## DIRECTIONS
If a line in the entries below includes the string "their", copy it out.

(Saved data entries)

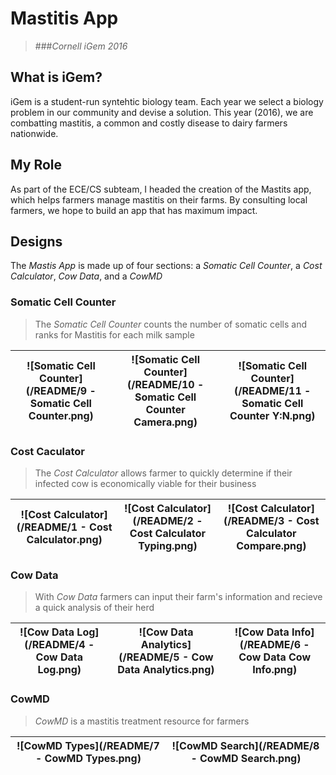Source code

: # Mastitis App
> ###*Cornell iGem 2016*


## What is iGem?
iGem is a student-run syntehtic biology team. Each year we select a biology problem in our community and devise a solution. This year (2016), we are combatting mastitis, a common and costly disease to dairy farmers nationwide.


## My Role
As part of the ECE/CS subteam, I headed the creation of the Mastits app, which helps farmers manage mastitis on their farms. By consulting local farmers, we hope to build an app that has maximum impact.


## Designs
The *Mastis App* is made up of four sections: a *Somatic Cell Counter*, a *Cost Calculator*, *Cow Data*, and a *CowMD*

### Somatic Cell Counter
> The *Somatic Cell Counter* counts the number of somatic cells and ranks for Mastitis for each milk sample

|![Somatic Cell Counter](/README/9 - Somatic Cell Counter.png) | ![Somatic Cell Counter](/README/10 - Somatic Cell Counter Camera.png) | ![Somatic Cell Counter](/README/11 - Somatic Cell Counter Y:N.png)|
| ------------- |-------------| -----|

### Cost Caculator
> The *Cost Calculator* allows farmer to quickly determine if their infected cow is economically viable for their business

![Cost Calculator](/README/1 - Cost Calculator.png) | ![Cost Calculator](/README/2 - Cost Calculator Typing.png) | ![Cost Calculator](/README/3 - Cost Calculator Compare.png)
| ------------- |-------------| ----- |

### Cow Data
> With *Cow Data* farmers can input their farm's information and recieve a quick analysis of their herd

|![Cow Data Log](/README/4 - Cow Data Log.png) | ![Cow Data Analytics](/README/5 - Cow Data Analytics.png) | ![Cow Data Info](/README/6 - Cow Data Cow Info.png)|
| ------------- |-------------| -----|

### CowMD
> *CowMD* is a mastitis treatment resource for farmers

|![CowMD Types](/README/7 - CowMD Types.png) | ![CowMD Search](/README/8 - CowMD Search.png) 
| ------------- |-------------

## FINAL ANSWER
As part of the ECE/CS subteam, I headed the creation of the Mastits app, which helps farmers manage mastitis on their farms. By consulting local farmers, we hope to build an app that has maximum impact.
> The *Cost Calculator* allows farmer to quickly determine if their infected cow is economically viable for their business
> With *Cow Data* farmers can input their farm's information and recieve a quick analysis of their herd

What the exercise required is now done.